Stored items:
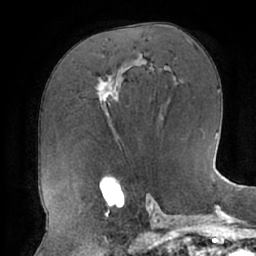
Breast MRI (dynamic contrast-enhanced), one axial slice. Slice 37 of 66 in the series (ordered by position). Cropped to one breast. Dynamic contrast-enhanced series, time point 2 of 7 at this slice position (early post-contrast). 1.5 T. TE 2.9 ms, TR 6.1 ms. 256 × 256 image matrix, field of view 185 × 185 mm. Female patient.
Annotated regions visible in this slice (semi-automatically segmented with operator editing):
- enhancing-tissue mask used for the functional tumour volume (all voxels passing the contrast-enhancement thresholds inside the analysis volume; usually the tumour): bounding box (x1, y1, x2, y2) in pixels: (97, 79, 116, 101)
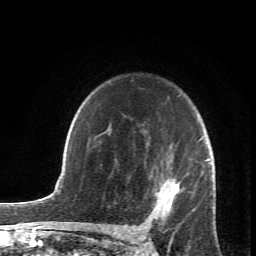
Breast MRI (dynamic contrast-enhanced), one axial slice. Position 51 of 66 along the scan axis. Cropped to one breast. Dynamic contrast-enhanced series, time point 2 of 6 at this slice position (early post-contrast). 1.5 T. TE 4.2 ms, TR 8.5 ms. 2.4 mm slice thickness. 256 × 256 image matrix. Female patient.
Outlined on this slice (semi-automatic segmentation, software-assisted and operator-edited):
- enhancing-tissue mask used for the functional tumour volume (all voxels passing the contrast-enhancement thresholds inside the analysis volume; usually the tumour): bounding box [x1, y1, x2, y2] px = [147, 136, 214, 224]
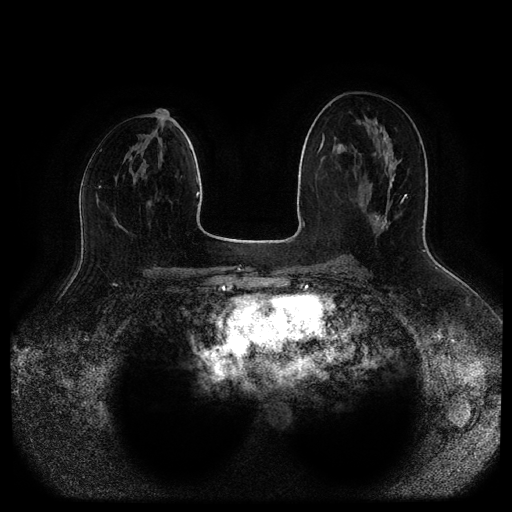
Breast MRI (dynamic contrast-enhanced, multi-phase), one axial slice. Position 49 of 116 along the scan axis. Dynamic contrast-enhanced series, time point 2 of 5 at this slice position (early post-contrast). 1.5 T. TE 2.6 ms, TR 5.2 ms. 2 mm slice thickness. 512 × 512 image matrix, field of view 380 × 380 mm. Patient: female, 45 years.
Annotated regions visible in this slice (semi-automatically segmented with operator editing):
- breast lesion (labelled benign in the annotation): bounding box (x1, y1, x2, y2) in pixels: (368, 214, 387, 234)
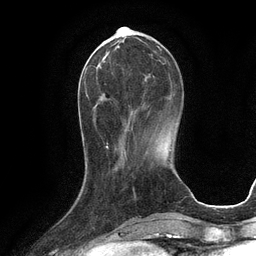
Breast MRI (dynamic contrast-enhanced), one axial slice; slice 34 of 134 in the series (ordered by position); cropped to one breast; dynamic contrast-enhanced series, time point 2 of 6 at this slice position (early post-contrast); 3 T; TE 2.8 ms, TR 6.6 ms; 256 × 256 image matrix, field of view 190 × 190 mm. Female patient.
Structures marked on this image (semi-automatic segmentation, software-assisted and operator-edited):
- enhancing-tissue mask used for the functional tumour volume (all voxels passing the contrast-enhancement thresholds inside the analysis volume; usually the tumour): box from (x=94, y=42) to (x=159, y=120) px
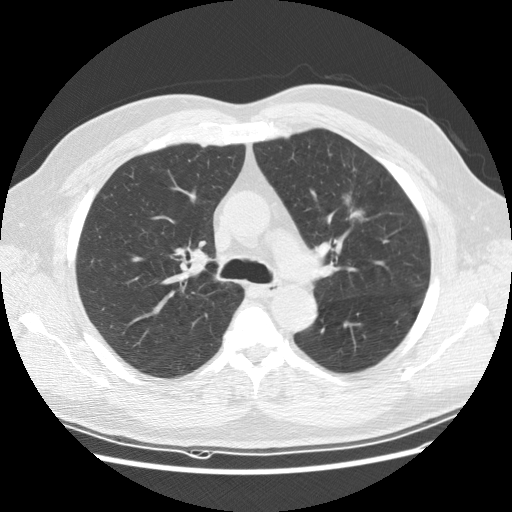
Axial slice from a low-dose chest CT screening exam, baseline annual screen, lung window (W 1500 / L -600 HU), slice 49 of 152 in the series. Male participant, aged 65 years at enrolment. Current smoker at enrolment.
- Expert reader's lesion annotation, box from (x=320, y=176) to (x=385, y=238) px.
- The screening reader recorded 2 non-calcified nodules or masses ≥4 mm on this exam (left upper lobe, right upper lobe); which of them this box marks is not recorded.
- Official screen result: positive, change unspecified: nodule(s) >= 4 mm or enlarging nodule(s), mass(es), or other non-specific abnormalities suspicious for lung cancer.
- Later outcome: lung cancer diagnosed 488 days after this screen — carcinoma, NOS, left upper lobe, poorly differentiated (G3), stage IIIA (AJCC 6th edition), 25 mm at pathology.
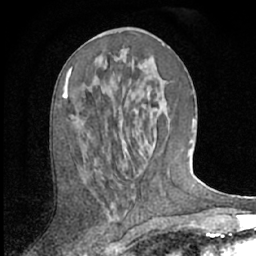
Breast MRI (dynamic contrast-enhanced), one axial slice. Position 28 of 66 along the scan axis. Cropped to one breast. Dynamic contrast-enhanced series, time point 2 of 7 at this slice position (early post-contrast). 1.5 T. TE 3 ms, TR 6.2 ms. 2.4 mm slice thickness. 256 × 256 image matrix, field of view 150 × 150 mm. Female patient.
Structures marked on this image (semi-automatically segmented with operator editing):
- enhancing-tissue mask used for the functional tumour volume (all voxels passing the contrast-enhancement thresholds inside the analysis volume; usually the tumour): bounding box [x1, y1, x2, y2] px = [62, 67, 72, 98]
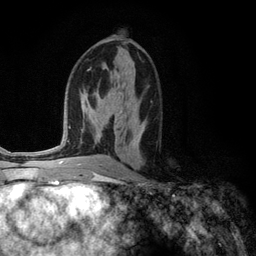
Breast MRI (dynamic contrast-enhanced), one axial slice; slice 63 of 134 in the series (ordered by position); cropped to one breast; dynamic contrast-enhanced series, time point 2 of 6 at this slice position (early post-contrast); 3 T; TE 2.8 ms, TR 7.3 ms; 256 × 256 image matrix, field of view 180 × 180 mm. Female patient.
Annotated regions visible in this slice (semi-automatic segmentation, software-assisted and operator-edited):
- enhancing-tissue mask used for the functional tumour volume (all voxels passing the contrast-enhancement thresholds inside the analysis volume; usually the tumour): bounding box [x1, y1, x2, y2] px = [137, 122, 145, 142]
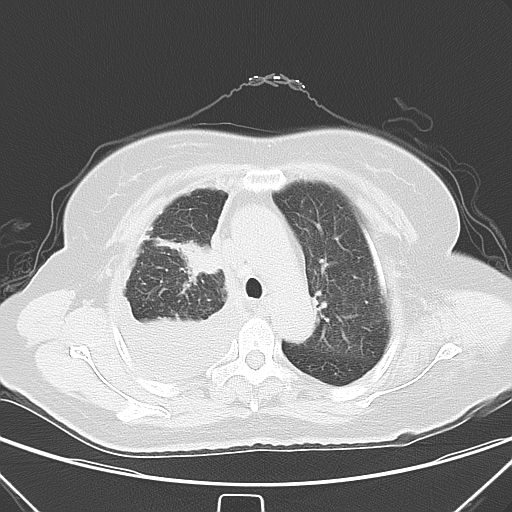
Chest CT, one axial slice. Slice 42 of 55 in the series (ordered by position). 120 kVp. Lung window (W 1500 / L -600 HU). 5 mm slice thickness. 512 × 512 image matrix, field of view 352 × 352 mm. Patient: female, 66 years. From the clinical record (not read from this slice): clinical TNM (as recorded): T2 N0 M1.
Annotated regions visible in this slice (bounding box drawn by a radiologist):
- lung tumour (recorded histology: adenocarcinoma): bounding box <154,228,219,280> (left, top, right, bottom; pixels)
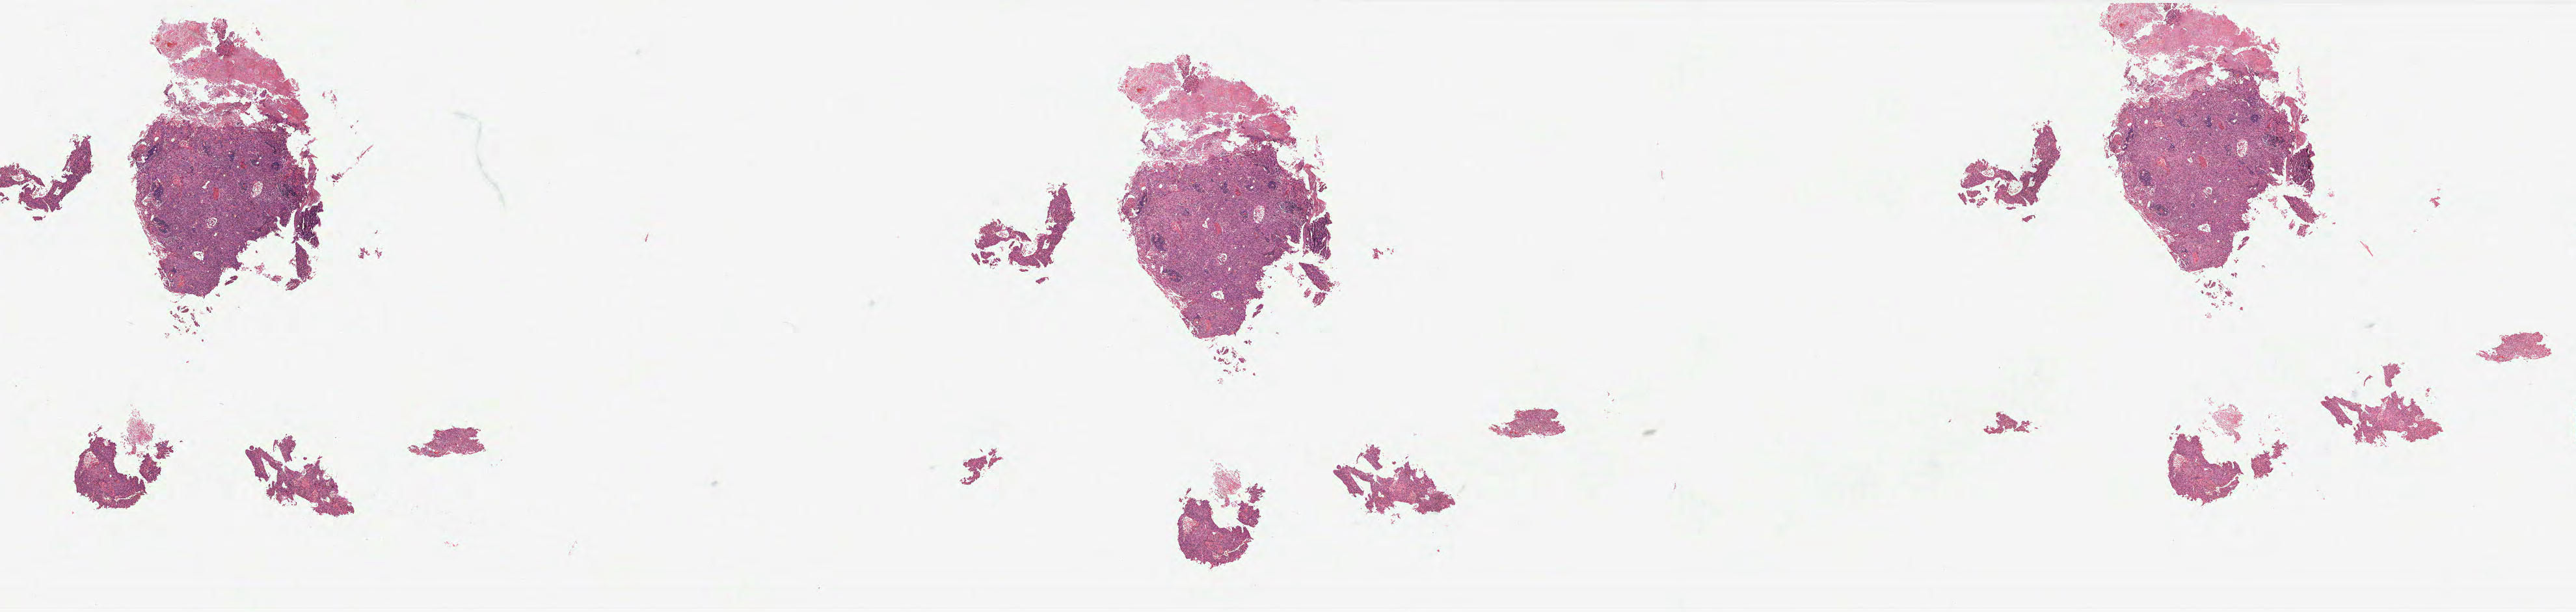
Whole-slide histology image, Hematoxylin and eosin (H&E) stained — whole scanned area (about 31.7 x 7.5 mm, acquisition: 40x scan) shown as a low-resolution overview, formalin-fixed paraffin-embedded (FFPE) diagnostic section, cervix, primary tumour sample. Female, age 39 years at initial diagnosis.
Histologic diagnosis: Squamous cell carcinoma, NOS. FIGO stage: IB1. Lymph nodes positive (case pathology): 0 of 33 examined.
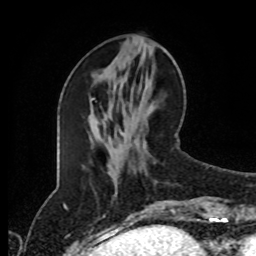
Breast MRI (dynamic contrast-enhanced), one axial slice; slice 36 of 80 in the series (ordered by position); cropped to one breast; dynamic contrast-enhanced series, time point 2 of 8 at this slice position (early post-contrast); 1.5 T; TE 4.2 ms, TR 7 ms; 256 × 256 image matrix, field of view 170 × 170 mm. Female patient.
Annotated regions visible in this slice (semi-automatic segmentation, software-assisted and operator-edited):
- enhancing-tissue mask used for the functional tumour volume (all voxels passing the contrast-enhancement thresholds inside the analysis volume; usually the tumour): bounding box <171,208,176,214> (left, top, right, bottom; pixels)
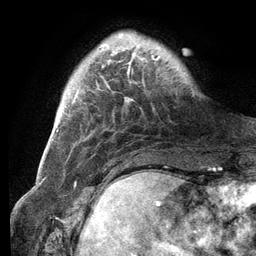
Breast MRI (dynamic contrast-enhanced), one axial slice. Position 22 of 134 along the scan axis. Cropped to one breast. Dynamic contrast-enhanced series, time point 2 of 6 at this slice position (early post-contrast). 3 T. TE 2.8 ms, TR 7.3 ms. 1.2 mm slice thickness. 256 × 256 image matrix. Female patient.
Annotated regions visible in this slice (semi-automatically segmented with operator editing):
- enhancing-tissue mask used for the functional tumour volume (all voxels passing the contrast-enhancement thresholds inside the analysis volume; usually the tumour): bounding box (x1, y1, x2, y2) in pixels: (101, 34, 161, 86)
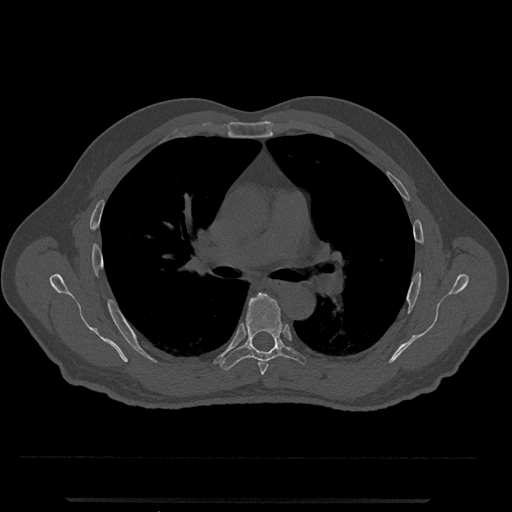
CT including the spine, one axial slice. Slice 749 of 797 in the series (ordered by position). 120 kVp. Bone window (W 1800 / L 400 HU). 512 × 512 image matrix, field of view 419 × 419 mm. Male patient, age 63 years. Case-level facts recorded for this patient, not image findings: primary cancer: prostate.
Outlined on this slice (semi-automatically segmented with operator editing):
- T5 vertebra: bounding box (x1, y1, x2, y2) in pixels: (258, 361, 269, 375)
- T6 vertebra: (220, 293, 306, 371)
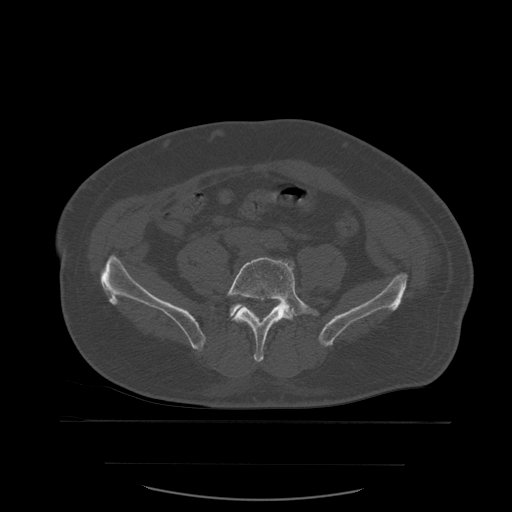
CT including the spine, one axial slice; bone window (W 1800 / L 400 HU); 512 × 512 image matrix, field of view 479 × 479 mm. Patient age 71 years. Case-level facts recorded for this patient, not image findings: primary cancer: lung; vertebrae with lytic lesions (as recorded): T1, T2, L5, S1.
Annotated regions visible in this slice (semi-automatic segmentation, software-assisted and operator-edited):
- L5 vertebra: box from (x=226, y=257) to (x=320, y=362) px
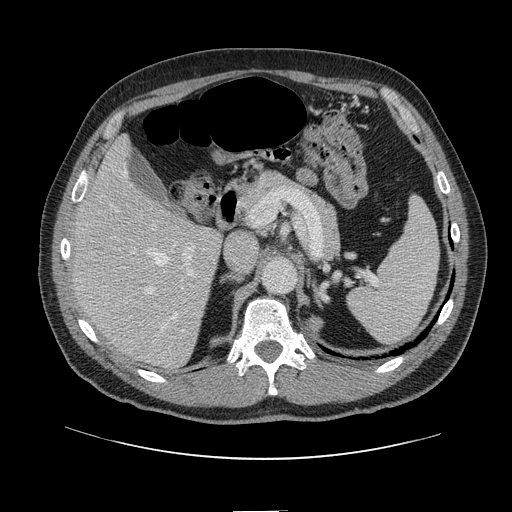
Contrast-enhanced abdominal CT, one axial slice; position 79 of 161 along the scan axis; 120 kVp; soft-tissue window (W 400 / L 40 HU); 2.5 mm slice thickness; 512 × 512 image matrix, field of view 412 × 412 mm. From the clinical record (not read from this slice): patient: female, age 60 years at operation; diagnosis: colorectal cancer liver metastases, imaged before liver resection; multiple liver metastases: no.
Structures marked on this image (expert manual segmentation):
- hepatic veins: box from (x=122, y=171) to (x=177, y=331) px
- liver: (x=75, y=139)–(x=221, y=368)
- planned liver remnant (the part of the liver to remain after resection): (x=75, y=140)–(x=201, y=298)
- portal vein (with intrahepatic branches): (x=122, y=222)–(x=196, y=278)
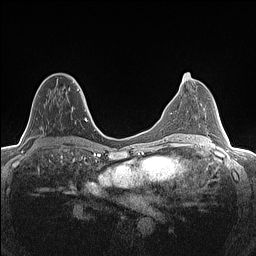
Breast MRI (dynamic contrast-enhanced), one axial slice; position 68 of 160 along the scan axis; dynamic contrast-enhanced series, time point 2 of 7 at this slice position (early post-contrast); 1.5 T; TE 1.4 ms, TR 5 ms; 256 × 256 image matrix. Female patient.
Structures marked on this image (semi-automatically segmented with operator editing):
- enhancing-tissue mask used for the functional tumour volume (all voxels passing the contrast-enhancement thresholds inside the analysis volume; usually the tumour): box from (x=41, y=76) to (x=82, y=135) px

WHAT YOU NEED TO DO:
Copy nothing past the line containing "- breast lesion": reproduce every line from the start of the records up to it, skipping pictures.

SOLVED PROBLEM:
Breast MRI (dynamic contrast-enhanced), one axial slice. Slice 37 of 66 in the series (ordered by position). Cropped to one breast. Dynamic contrast-enhanced series, time point 2 of 7 at this slice position (early post-contrast). 1.5 T. TE 2.9 ms, TR 6.1 ms. 256 × 256 image matrix, field of view 185 × 185 mm. Female patient.
Annotated regions visible in this slice (semi-automatically segmented with operator editing):
- enhancing-tissue mask used for the functional tumour volume (all voxels passing the contrast-enhancement thresholds inside the analysis volume; usually the tumour): bounding box (x1, y1, x2, y2) in pixels: (97, 79, 116, 101)
Breast MRI (dynamic contrast-enhanced), one axial slice. Position 51 of 66 along the scan axis. Cropped to one breast. Dynamic contrast-enhanced series, time point 2 of 6 at this slice position (early post-contrast). 1.5 T. TE 4.2 ms, TR 8.5 ms. 2.4 mm slice thickness. 256 × 256 image matrix. Female patient.
Outlined on this slice (semi-automatic segmentation, software-assisted and operator-edited):
- enhancing-tissue mask used for the functional tumour volume (all voxels passing the contrast-enhancement thresholds inside the analysis volume; usually the tumour): bounding box [x1, y1, x2, y2] px = [147, 136, 214, 224]
Breast MRI (dynamic contrast-enhanced, multi-phase), one axial slice. Position 49 of 116 along the scan axis. Dynamic contrast-enhanced series, time point 2 of 5 at this slice position (early post-contrast). 1.5 T. TE 2.6 ms, TR 5.2 ms. 2 mm slice thickness. 512 × 512 image matrix, field of view 380 × 380 mm. Patient: female, 45 years.
Annotated regions visible in this slice (semi-automatically segmented with operator editing):
- breast lesion (labelled benign in the annotation): bounding box (x1, y1, x2, y2) in pixels: (368, 214, 387, 234)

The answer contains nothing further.